ORADOR NÃO IDENTIFICADO: Como? É, normalmente eu sempre tenho o mês de dezembro, novembro e dezembro sempre são meses muito fortes. E tá sendo. Como?

ORADOR NÃO IDENTIFICADO: [ininteligível].


ORADOR NÃO IDENTIFICADO: Já estamos perto dos 150. Dependendo do que acontecer hoje à tarde e amanhã quem sabe a gente até. É difícil, difícil.

ORADOR NÃO IDENTIFICADO: [ininteligível].

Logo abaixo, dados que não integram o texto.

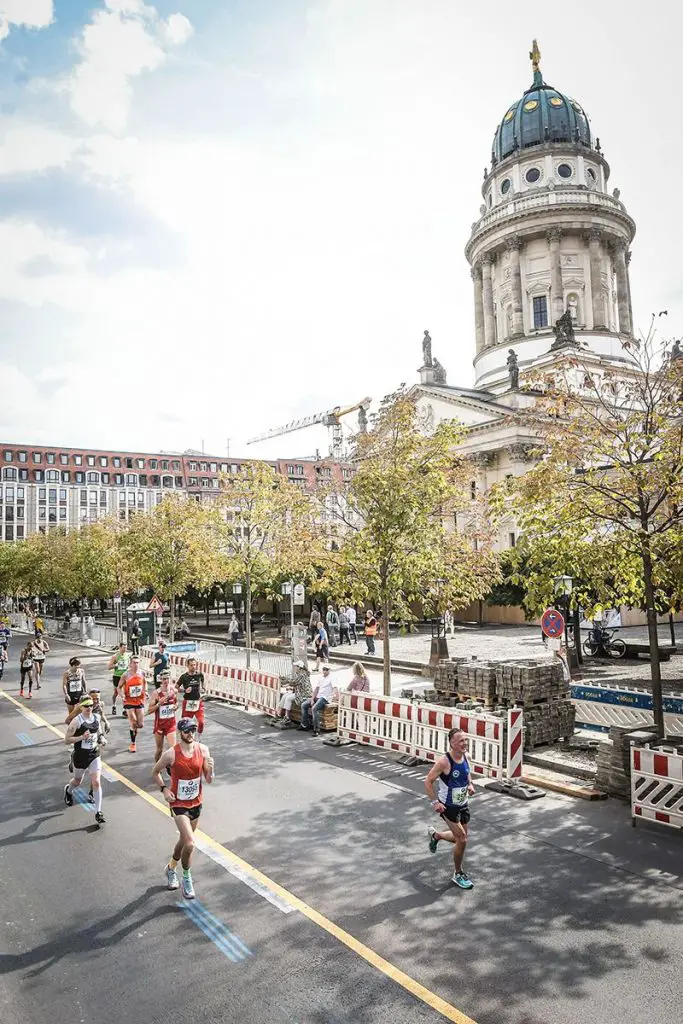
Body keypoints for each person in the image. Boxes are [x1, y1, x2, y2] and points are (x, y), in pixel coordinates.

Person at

ORADOR NÃO IDENTIFICADO: Muita coisa depende assim. A empresa chegar aqui e trazer documentação, trazer o... trazer o CND, trazer isso e trazer aquilo, aí você desenvolve se tiver tudo em ordem. Então, nem tudo depende da [ininteligível]. Então, pode ser que, nós ainda temos a tarde de hoje e o dia de amanhã. O banco tá, nós temos, nós decidimos trabalhar até o último minuto. Então eu só saberei dos números amanhã no fim da tarde. Amanhã, depois que encerrar o horário bancário a gente... é uma corrida em obstáculos.

ORADOR NÃO IDENTIFICADO: [ininteligível].

ORADOR NÃO IDENTIFICADO: Pode ser, mas eu não posso adiantar. Eu queria agradecer aqui era a presença do governador de São Paulo, dizer muito nos honra a presença do governador vir aqui, é uma honra pra nós. Segunda vez já. Dr. Calabi também, nosso amigo. E dizer que ficamos muito impressionados com os números e o [ininteligível] do outro programa de investimento do governo de São Paulo. Muito obrigado.

GOVERNADOR GERALDO ALCKMIN: Amanhã só trabalha o BNDES e os jornalistas.

ORADOR NÃO IDENTIFICADO: Já é a segunda vez, hein? O Leo Pietro mandou um abraço para o senhor.




REPÓRTER: ...adesão, projeto e tal, como que o senhor vê essa [ininteligível], e um projeto com muitos vetos?

GOVERNADOR GERALDO ALCKMIN: Olha! Eu acho que foi importante, não ter votado agora em dezembro, eu acho que nós precisamos ter um melhor entendimento federativo, precisamos ter um poder moderador aí, no sentido de se ter um entendimento federativo melhor.

ORADOR NÃO IDENTIFICADO: [ininteligível].

GOVERNADOR GERALDO ALCKMIN: Olha, eu quero dizer que é importante uma visão de conjunto, né, das questões que envolvem a Federação, que eu citei aqui quatro, cinco temas, eles até são mais amplos. Tá bom?

ORADOR NÃO IDENTIFICADO: Mas isso seria feito por quem, pelos governadores?

GERALDO ALCKMIN, GOVERNADOR DO ESTADO DE SÃO PAULO: Eu acho que tem que ter uma presença federal nessa questão, no sentido de procurar fazer aí o poder moderador no sentido de conciliar os interesses da Federação. E como uma visão de conjunto, porque senão vai sendo feito de forma fatiada. Você discute petróleo e gás, depois separadamente discute [ininteligível], depois separadamente discute comércio eletrônico, depois separadamente discute ICMS. E acho que deveria ter uma discussão mais ampla para verificar quem perde, quem ganha, como é que você compensa perdas, né?

ORADOR NÃO IDENTIFICADO: O senhor sugere então que o Governo Federal tome as rédeas da [ininteligível].

GOVERNADOR GERALDO ALCKMIN: Eu acho que não precisa ser sozinho, acho que os governadores tem um papel importante para ajudar. Mas acho que o Governo Federal pode ter uma participação maior nisso. Tá bom?